··· DATA UNDER STUDY

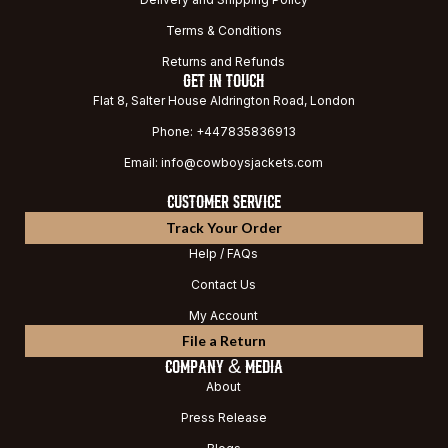
Terms & Conditions
Returns and Refunds
GET IN TOUCH
Flat 8, Salter House Aldrington Road, London
Phone: +447835836913
Email: info@cowboysjackets.com
CUSTOMER SERVICE
Track Your Order
Help / FAQs
Contact Us
My Account
File a Return
COMPANY & MEDIA
About
Press Release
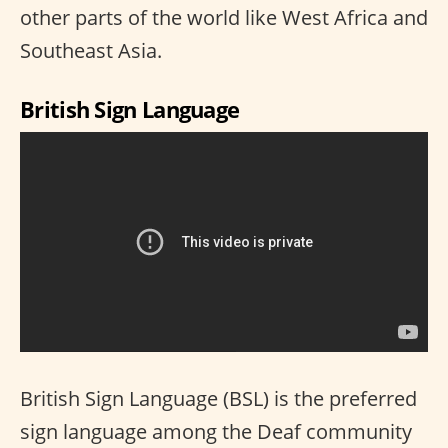
other parts of the world like West Africa and
Southeast Asia.
British Sign Language
British Sign Language (BSL) is the preferred
sign language among the Deaf community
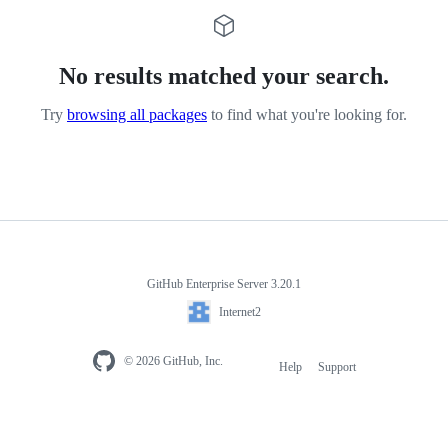
No results matched your search.
Try
browsing all packages
to find what you're looking for.
GitHub Enterprise Server 3.20.1
Internet2
© 2026 GitHub, Inc.
Help
Support
Footer
navigation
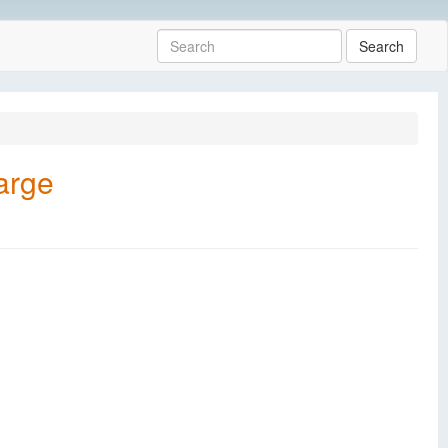
Search
arge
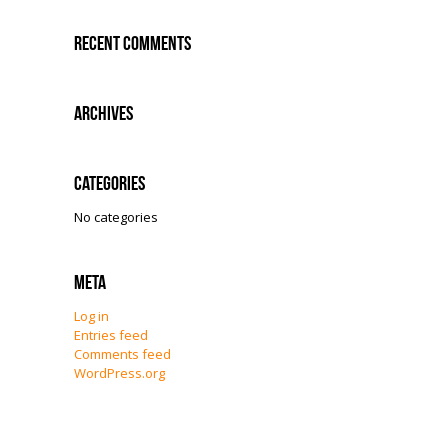
Recent Comments
Archives
Categories
No categories
Meta
Log in
Entries feed
Comments feed
WordPress.org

······

§ YOUR GOAL:
With "GitHub" as the string to find, copy every line of the records that holds it.

§ RESULT OF THIS TASK:
GitHub Enterprise Server 3.20.1
© 2026 GitHub, Inc.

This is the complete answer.